01/31/2025
I believe the church today has a fundamental misunderstanding of how God changes cultures and perhaps a misplaced hope in worldly mechanisms.
Chuck Colson, was a disgraced politician for his role in the Nixon Watergate scandal. Later, as a repentant follower of Christ, said, “Where is the hope? I meet millions who tell me that they feel demoralized by the decay around us? Where is the hope? The hope that each of us has is not in who governs us, what laws are passed or what great things we do as a nation. Our hope is in the power of God working through the hearts of people and that’s where hope is in this country that’s where our hope is in this life.”
I pray the church today revisit the practice of the early church who though under great persecution, understood the importance of meeting together in smaller knowable, experiential communities. They knew we all have this innate longing to be fully known, and yet still completely loved and accepted. They knew we all need a place where friends and families can come together to share our fears, confess, our sins, be reminded of God‘s promises, spurred on towards love and good deeds, and to be reminded to not live for this world, but for the one to come. This is the mechanism God has always used to work through the hearts’ of his people.
The predominant, larger Sunday morning service, although important, isn’t sufficient for that. Because the early church experienced the kind of love/community that Jesus invited us into in John 17 it was soul satisfying, life changing and a lost world leaned in for a closer look.
Godly laws and political leaders are important but without the church returning to this early practice, any sustainability or influence on the culture we might have once had, will surely vanish.

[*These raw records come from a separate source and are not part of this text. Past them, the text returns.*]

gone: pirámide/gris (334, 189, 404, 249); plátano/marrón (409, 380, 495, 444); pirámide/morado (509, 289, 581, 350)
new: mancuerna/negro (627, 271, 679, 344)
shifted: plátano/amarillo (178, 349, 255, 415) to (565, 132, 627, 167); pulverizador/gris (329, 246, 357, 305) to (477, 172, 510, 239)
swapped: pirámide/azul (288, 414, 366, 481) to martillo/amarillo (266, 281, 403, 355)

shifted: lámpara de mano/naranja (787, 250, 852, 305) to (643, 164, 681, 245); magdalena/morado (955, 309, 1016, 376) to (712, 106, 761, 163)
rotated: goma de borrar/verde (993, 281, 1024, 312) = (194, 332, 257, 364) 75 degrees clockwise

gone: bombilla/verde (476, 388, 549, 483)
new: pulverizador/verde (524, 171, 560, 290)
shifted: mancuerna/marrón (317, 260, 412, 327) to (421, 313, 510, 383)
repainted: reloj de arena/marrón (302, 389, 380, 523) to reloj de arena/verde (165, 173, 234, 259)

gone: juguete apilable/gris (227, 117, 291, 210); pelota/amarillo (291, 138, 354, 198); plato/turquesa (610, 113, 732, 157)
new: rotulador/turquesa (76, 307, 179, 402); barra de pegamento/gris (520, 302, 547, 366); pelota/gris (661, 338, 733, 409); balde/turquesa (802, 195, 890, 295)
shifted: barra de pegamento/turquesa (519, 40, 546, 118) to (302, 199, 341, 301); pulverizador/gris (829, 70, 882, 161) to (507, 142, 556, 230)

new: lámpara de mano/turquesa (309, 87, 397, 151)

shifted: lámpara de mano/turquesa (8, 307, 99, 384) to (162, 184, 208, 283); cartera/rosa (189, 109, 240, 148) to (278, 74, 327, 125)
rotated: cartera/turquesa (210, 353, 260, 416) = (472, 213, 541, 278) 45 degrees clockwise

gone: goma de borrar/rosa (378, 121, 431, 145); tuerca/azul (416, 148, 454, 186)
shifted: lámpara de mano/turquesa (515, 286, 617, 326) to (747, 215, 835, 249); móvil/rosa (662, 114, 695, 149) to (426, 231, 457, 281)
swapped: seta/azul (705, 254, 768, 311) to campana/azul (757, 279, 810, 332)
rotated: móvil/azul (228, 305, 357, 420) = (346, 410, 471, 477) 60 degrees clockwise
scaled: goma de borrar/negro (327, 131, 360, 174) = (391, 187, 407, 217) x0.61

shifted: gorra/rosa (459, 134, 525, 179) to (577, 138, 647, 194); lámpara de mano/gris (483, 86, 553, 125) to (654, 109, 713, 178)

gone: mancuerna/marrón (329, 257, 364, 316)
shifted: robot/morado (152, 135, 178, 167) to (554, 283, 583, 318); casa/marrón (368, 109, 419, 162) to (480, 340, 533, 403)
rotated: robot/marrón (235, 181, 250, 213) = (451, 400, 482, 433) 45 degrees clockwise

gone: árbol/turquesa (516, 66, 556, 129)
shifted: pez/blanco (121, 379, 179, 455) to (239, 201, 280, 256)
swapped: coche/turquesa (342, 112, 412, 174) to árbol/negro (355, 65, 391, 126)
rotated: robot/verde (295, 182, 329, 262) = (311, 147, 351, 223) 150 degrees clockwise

Finally, you most likely will have to venture out and create this on your own. In my 30 years of ministry I’ve come to realize the majority of today’s “pastors” have a fundamental misunderstanding of how people grow in oneness with the Father and with one another, the very things we were created for. The reason is today’s “Lead Pastors” who are unbiblically placed at the hierarchical head our churches, aren’t really pastors, but fulfill the role of the Teacher in a local body. Their gifting , passion and understanding of these environments needed for growth, are tertiary at best.
Now to him who is able to do immeasurably more than all we ask or imagine, according to his power that is at work within us, may He guide you and your loved ones in this process.